Or, as Andrew McDiarmid, a senior policy analyst for the Center for Democracy and Technology, put it: “I think it’s a case that the U.S. remains a model for Internet policy for the world. Not having it here may make it less likely to have it in other places.”

Could dismantling it affect human rights?

As with many things, the United States is seen as a global leader on the Internet. Thus, many critics fear that a loosening of its regulatory system may embolden others to crack down on a completely open Internet.

Estelle Masse, senior policy analyst at Access Now, a digital-rights advocacy group, said the repeal of net neutrality rules would make the U.S. “an outlier on an issue of critical importance to the future of the Internet, both as an engine for innovation and a platform for human rights, to the detriment of users.”

Some critics say the erosion of net neutrality in world leaders such as the United States could prevent events such as the 2010 Arab Spring, when social media played an integral part in the movement to overthrow oppressive regimes.

“Americans aren’t the only ones who would be harmed by a U.S. decision to repeal net neutrality rules,” Hadi Ghaemi, executive director of the Center for Human Rights in Iran, said in response to the move to end net neutrality.

He says that as the most economically advanced country in the world, such a move by the United States could give the green light to repressive countries like Iran to continue applying the same policies.

“The Internet is the most valuable invention of the 20th century, and we should all be fighting to keep it free. As the birthplace of the Internet, the U.S. should be carrying the torch on net neutrality, not following in the footsteps of autocrats,” he said.

Could there be any benefits for foreign countries?

One of the arguments for rolling back net neutrality is that it hindered investment and innovation that threatened to harm the Internet’s continued ability to grow and evolve to meet consumers’ needs.

The ruling could end up being a boon to innovators outside the United States if American entrepreneurs find they are at a disadvantage because large companies are spending heavily to dominate fast-lane Internet access.

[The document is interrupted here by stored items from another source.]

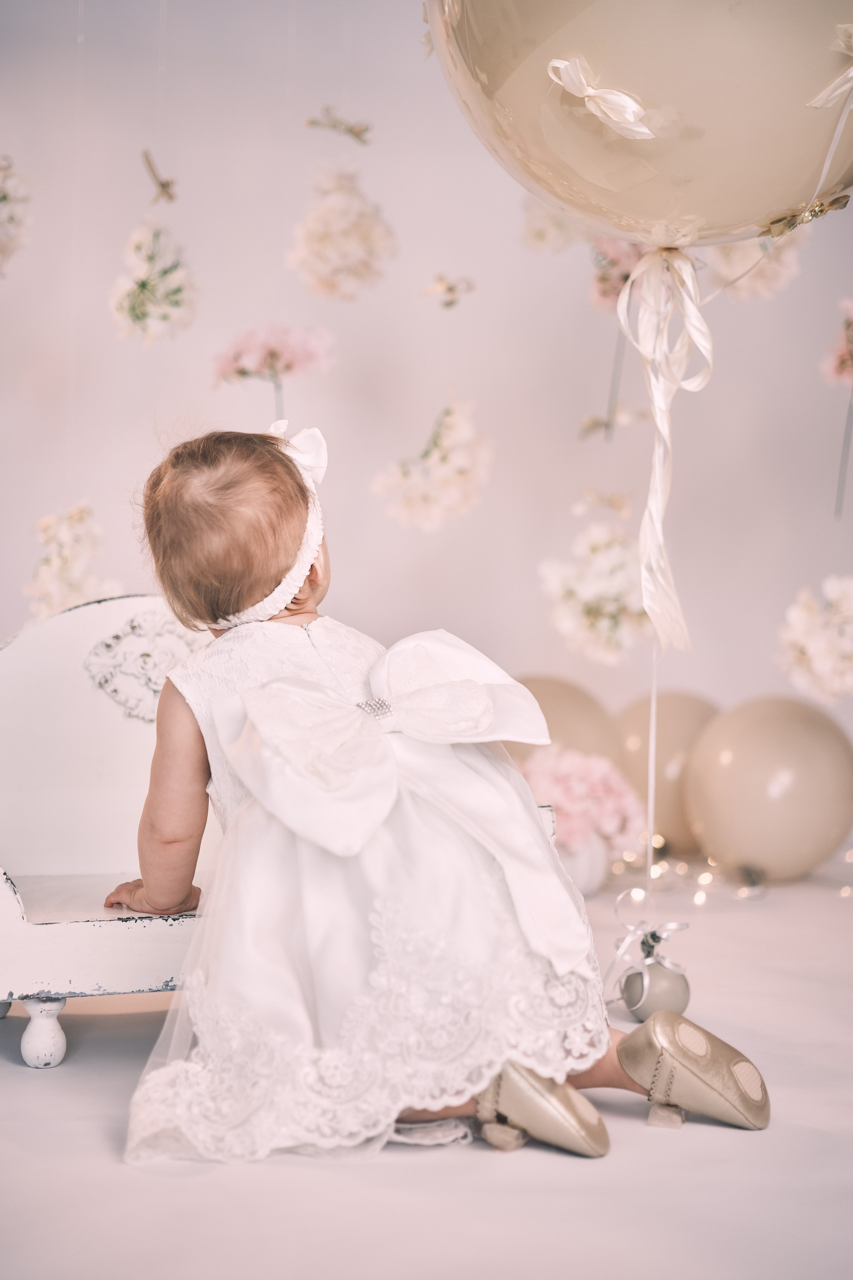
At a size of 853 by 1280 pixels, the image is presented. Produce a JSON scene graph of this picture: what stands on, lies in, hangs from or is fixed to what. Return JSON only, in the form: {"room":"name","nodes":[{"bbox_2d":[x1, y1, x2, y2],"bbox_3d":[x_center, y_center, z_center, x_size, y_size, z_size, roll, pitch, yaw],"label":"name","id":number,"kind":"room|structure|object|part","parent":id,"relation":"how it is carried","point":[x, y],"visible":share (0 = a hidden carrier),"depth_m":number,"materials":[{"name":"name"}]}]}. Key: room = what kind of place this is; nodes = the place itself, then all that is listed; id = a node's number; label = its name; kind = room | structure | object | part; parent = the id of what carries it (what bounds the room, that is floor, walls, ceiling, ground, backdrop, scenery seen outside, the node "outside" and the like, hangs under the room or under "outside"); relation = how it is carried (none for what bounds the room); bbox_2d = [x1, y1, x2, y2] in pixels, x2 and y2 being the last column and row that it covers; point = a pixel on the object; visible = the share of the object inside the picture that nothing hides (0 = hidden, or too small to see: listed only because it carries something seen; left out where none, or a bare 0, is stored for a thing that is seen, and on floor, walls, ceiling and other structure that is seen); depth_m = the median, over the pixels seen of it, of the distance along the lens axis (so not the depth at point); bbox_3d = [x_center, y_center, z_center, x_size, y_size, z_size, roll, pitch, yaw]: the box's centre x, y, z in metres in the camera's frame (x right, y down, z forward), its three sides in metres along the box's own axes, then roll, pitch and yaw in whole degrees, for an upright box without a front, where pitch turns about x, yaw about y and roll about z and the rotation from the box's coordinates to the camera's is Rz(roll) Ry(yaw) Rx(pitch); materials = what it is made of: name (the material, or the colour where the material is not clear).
{"room":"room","nodes":[
{"label":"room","id":0,"kind":"room"},
{"bbox_2d":[0,860,852,1279],"bbox_3d":[0.143,0.618,1.836,4.128,0.101,4.145,0,2,-14],"label":"floor","id":1,"kind":"structure","parent":0,"point":[68,1068],"depth_m":1.88,"materials":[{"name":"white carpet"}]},
{"bbox_2d":[0,595,559,1067],"bbox_3d":[-0.316,0.250,2.655,1.053,0.620,0.485,0,2,-14],"label":"bench","id":2,"kind":"object","parent":1,"relation":"on","point":[11,892],"visible":0.42,"depth_m":2.66,"materials":[{"name":"white wood"}]},
{"bbox_3d":[-0.532,0.537,2.466,0.054,0.096,0.056,0,2,-14],"label":"leg","id":3,"kind":"part","parent":2,"relation":"part of","materials":[{"name":"white wood"}]},
{"bbox_2d":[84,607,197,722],"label":"ornament","id":4,"kind":"object","parent":2,"relation":"attached to","point":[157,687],"visible":0.61,"depth_m":2.68,"materials":[{"name":"white"}]},
{"bbox_2d":[110,415,774,1175],"bbox_3d":[-0.031,0.154,2.213,0.603,0.836,0.675,0,2,-14],"label":"baby","id":5,"kind":"object","parent":1,"relation":"on","point":[272,682],"visible":0.94,"depth_m":2.10},
{"bbox_2d":[501,672,623,772],"bbox_3d":[0.274,0.296,4.042,0.355,0.440,0.323,0,2,-14],"label":"balloon","id":6,"kind":"object","parent":1,"relation":"on","point":[548,687],"visible":0.41,"depth_m":3.95,"materials":[{"name":"rubber"}]},
{"bbox_2d":[555,831,610,896],"bbox_3d":[0.269,0.433,3.535,0.188,0.147,0.187,0,2,-14],"label":"vase","id":7,"kind":"object","parent":1,"relation":"on","point":[585,885],"visible":0.44,"depth_m":3.47,"materials":[{"name":"white ceramic"}]},
{"bbox_2d":[518,746,647,852],"bbox_3d":[0.296,0.319,3.593,0.293,0.209,0.288,0,2,-14],"label":"pink flowers","id":8,"kind":"object","parent":7,"relation":"in","point":[605,775],"visible":0.78,"depth_m":3.51,"materials":[{"name":"pink plant"}]},
{"bbox_2d":[621,950,690,1022],"bbox_3d":[0.334,0.499,2.563,0.093,0.105,0.092,0,2,-14],"label":"ornament","id":9,"kind":"object","parent":1,"relation":"on","point":[665,995],"visible":0.81,"depth_m":2.53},
{"bbox_2d":[603,914,693,1006],"bbox_3d":[0.330,0.458,2.624,0.130,0.133,0.106,0,2,-14],"label":"balloon weight","id":10,"kind":"object","parent":9,"relation":"attached to","point":[672,925],"visible":0.91,"depth_m":2.62,"materials":[{"name":"white"}]},
{"bbox_2d":[611,689,722,857],"bbox_3d":[0.573,0.308,4.128,0.327,0.372,0.308,0,2,-14],"label":"balloon","id":11,"kind":"object","parent":1,"relation":"on","point":[670,722],"visible":0.59,"depth_m":4.01,"materials":[{"name":"rubber"}]},
{"bbox_2d":[606,844,852,903],"bbox_3d":[0.874,0.485,3.903,1.299,0.053,1.006,0,2,-14],"label":"string lights","id":12,"kind":"object","parent":1,"relation":"on","point":[702,877],"visible":0.41,"depth_m":3.73},
{"bbox_2d":[682,694,852,882],"bbox_3d":[0.745,0.316,3.826,0.353,0.378,0.356,0,2,-14],"label":"balloon","id":13,"kind":"object","parent":1,"relation":"on","point":[745,750],"visible":0.98,"depth_m":3.70,"materials":[{"name":"rubber"}]},
{"bbox_2d":[0,0,852,785],"bbox_3d":[-0.004,-0.829,4.178,4.163,2.757,0.172,0,2,-14],"label":"wall","id":14,"kind":"structure","parent":0,"point":[354,341],"depth_m":4.13,"materials":[{"name":"paint"}]},
{"bbox_2d":[0,153,33,274],"bbox_3d":[-0.923,-0.865,3.592,0.250,0.304,0.262,0,2,-14],"label":"flower cluster","id":15,"kind":"object","parent":14,"relation":"attached to","point":[3,199],"visible":0.98,"depth_m":3.58,"materials":[{"name":"white plant"}]},
{"bbox_2d":[26,498,119,617],"bbox_3d":[-0.692,-0.134,3.466,0.198,0.304,0.227,0,2,-14],"label":"flower cluster","id":16,"kind":"object","parent":14,"relation":"attached to","point":[65,522],"visible":0.67,"depth_m":3.41,"materials":[{"name":"plant"}]},
{"bbox_2d":[108,219,198,343],"bbox_3d":[-0.533,-0.701,3.496,0.171,0.246,0.179,0,2,-14],"label":"flower","id":17,"kind":"object","parent":14,"relation":"attached to","point":[143,286],"visible":0.97,"depth_m":3.45,"materials":[{"name":"plant"}]},
{"bbox_2d":[141,148,178,204],"bbox_3d":[-0.506,-0.884,3.396,0.045,0.088,0.120,1,2,8],"label":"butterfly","id":18,"kind":"object","parent":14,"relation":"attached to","point":[162,186],"visible":0.96,"depth_m":3.38,"materials":[{"name":"metal"}]},
{"bbox_2d":[210,319,337,422],"bbox_3d":[-0.313,-0.483,3.677,0.256,0.345,0.250,1,2,31],"label":"pink flower","id":19,"kind":"object","parent":14,"relation":"attached to","point":[274,354],"visible":0.93,"depth_m":3.64,"materials":[{"name":"pink plant"}]},
{"bbox_2d":[304,107,372,144],"bbox_3d":[-0.175,-1.072,3.698,0.150,0.073,0.113,-2,3,-41],"label":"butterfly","id":20,"kind":"object","parent":14,"relation":"attached to","point":[352,131],"visible":0.97,"depth_m":3.69,"materials":[{"name":"metal"}]},
{"bbox_2d":[289,165,397,299],"bbox_3d":[-0.168,-0.825,3.617,0.209,0.297,0.209,2,3,31],"label":"flower cluster","id":21,"kind":"object","parent":14,"relation":"attached to","point":[324,236],"visible":0.97,"depth_m":3.56,"materials":[{"name":"plant"}]},
{"bbox_2d":[372,396,492,529],"bbox_3d":[0.024,-0.362,3.706,0.251,0.287,0.257,2,3,29],"label":"flower cluster","id":22,"kind":"object","parent":14,"relation":"attached to","point":[404,512],"visible":0.96,"depth_m":3.65,"materials":[{"name":"white plant"}]},
{"bbox_2d":[420,273,476,308],"bbox_3d":[0.039,-0.626,3.160,0.092,0.065,0.107,3,3,45],"label":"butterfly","id":23,"kind":"object","parent":14,"relation":"attached to","point":[451,289],"visible":0.97,"depth_m":3.15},
{"bbox_2d":[519,194,585,252],"bbox_3d":[0.305,-0.929,3.908,0.192,0.189,0.201,2,3,32],"label":"flower cluster","id":24,"kind":"object","parent":14,"relation":"attached to","point":[553,224],"visible":0.65,"depth_m":3.87,"materials":[{"name":"plant"}]},
{"bbox_2d":[537,524,650,663],"bbox_3d":[0.371,-0.095,3.646,0.269,0.288,0.272,0,2,-14],"label":"flower cluster","id":25,"kind":"object","parent":14,"relation":"attached to","point":[561,582],"visible":0.89,"depth_m":3.59,"materials":[{"name":"white plant"}]},
{"bbox_2d":[575,487,632,517],"bbox_3d":[0.361,-0.274,3.511,0.136,0.066,0.115,-1,3,-38],"label":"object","id":26,"kind":"object","parent":14,"relation":"attached to","point":[618,507],"visible":0.97,"depth_m":3.50,"materials":[{"name":"beige"}]},
{"bbox_2d":[579,404,647,438],"bbox_3d":[0.383,-0.429,3.483,0.167,0.071,0.106,-1,3,-36],"label":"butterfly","id":27,"kind":"object","parent":14,"relation":"attached to","point":[593,422],"visible":0.85,"depth_m":3.47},
{"bbox_2d":[588,234,650,313],"bbox_3d":[0.442,-0.785,3.754,0.199,0.196,0.210,1,2,14],"label":"flower","id":28,"kind":"object","parent":14,"relation":"attached to","point":[628,269],"visible":0.52,"depth_m":3.71,"materials":[{"name":"pink plant"}]},
{"bbox_2d":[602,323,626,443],"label":"stem","id":29,"kind":"object","parent":28,"relation":"hanging from","point":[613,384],"visible":0.78,"depth_m":3.73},
{"bbox_2d":[709,228,807,300],"bbox_3d":[0.714,-0.862,3.897,0.226,0.248,0.225,-1,3,-35],"label":"flower cluster","id":30,"kind":"object","parent":14,"relation":"attached to","point":[740,254],"visible":0.55,"depth_m":3.84,"materials":[{"name":"plant"}]},
{"bbox_2d":[777,573,852,703],"bbox_3d":[0.851,-0.003,3.599,0.260,0.275,0.270,2,3,30],"label":"flower cluster","id":31,"kind":"object","parent":14,"relation":"attached to","point":[814,645],"visible":0.96,"depth_m":3.54,"materials":[{"name":"white plant"}]},
{"bbox_2d":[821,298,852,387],"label":"pink flower","id":32,"kind":"object","parent":14,"relation":"attached to","point":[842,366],"visible":0.98,"depth_m":3.80,"materials":[{"name":"pink plant"}]},
{"bbox_2d":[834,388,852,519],"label":"stem","id":33,"kind":"object","parent":32,"relation":"hanging from","point":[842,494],"visible":0.96,"depth_m":3.64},
{"bbox_2d":[422,0,852,249],"bbox_3d":[0.323,-0.751,2.074,0.693,0.667,0.521,0,2,1],"label":"balloon","id":34,"kind":"object","parent":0,"point":[750,221],"visible":0.97,"depth_m":1.94,"materials":[{"name":"rubber"}]},
{"bbox_2d":[547,56,654,138],"bbox_3d":[0.188,-0.565,1.853,0.117,0.082,0.090,0,2,-14],"label":"ribbon bow","id":35,"kind":"object","parent":34,"relation":"attached to","point":[630,103],"visible":0.96,"depth_m":1.85,"materials":[{"name":"fabric"}]},
{"bbox_2d":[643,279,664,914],"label":"string","id":36,"kind":"object","parent":34,"relation":"hanging from","point":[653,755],"visible":0.7,"depth_m":2.58,"materials":[{"name":"white plastic"}]},
{"bbox_2d":[619,241,714,652],"bbox_3d":[0.338,-0.268,2.455,0.125,0.536,0.180,0,2,-14],"label":"ribbon","id":37,"kind":"object","parent":34,"relation":"hanging from","point":[660,424],"visible":0.96,"depth_m":2.46,"materials":[{"name":"fabric"}]},
{"bbox_2d":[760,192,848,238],"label":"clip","id":38,"kind":"object","parent":34,"relation":"attached to","point":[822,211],"visible":0.94,"depth_m":2.12,"materials":[{"name":"gold metal"}]},
{"bbox_2d":[807,23,852,110],"bbox_3d":[0.498,-0.645,1.990,0.140,0.105,0.103,0,2,-14],"label":"ribbon bow","id":39,"kind":"object","parent":34,"relation":"attached to","point":[819,101],"visible":0.99,"depth_m":1.99,"materials":[{"name":"white fabric"}]}
]}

Jennifer Yeh, a policy counsel at Free Press, a Washington-based public interest group that advocates for an open Internet, noted that while the decision may limit supply of new content and developments for users outside the United States, it could push innovators to leave “for better opportunities elsewhere."

To that end, it appears as though some are ready to pounce on the opportunity.

“Maybe I shd [should] invite newly disadvantaged US startups to EU, so they have a fair chance,” tweeted Neelie Kroes, the European Union's commissioner for the digital agenda, during the debate in the United States on ending net neutrality.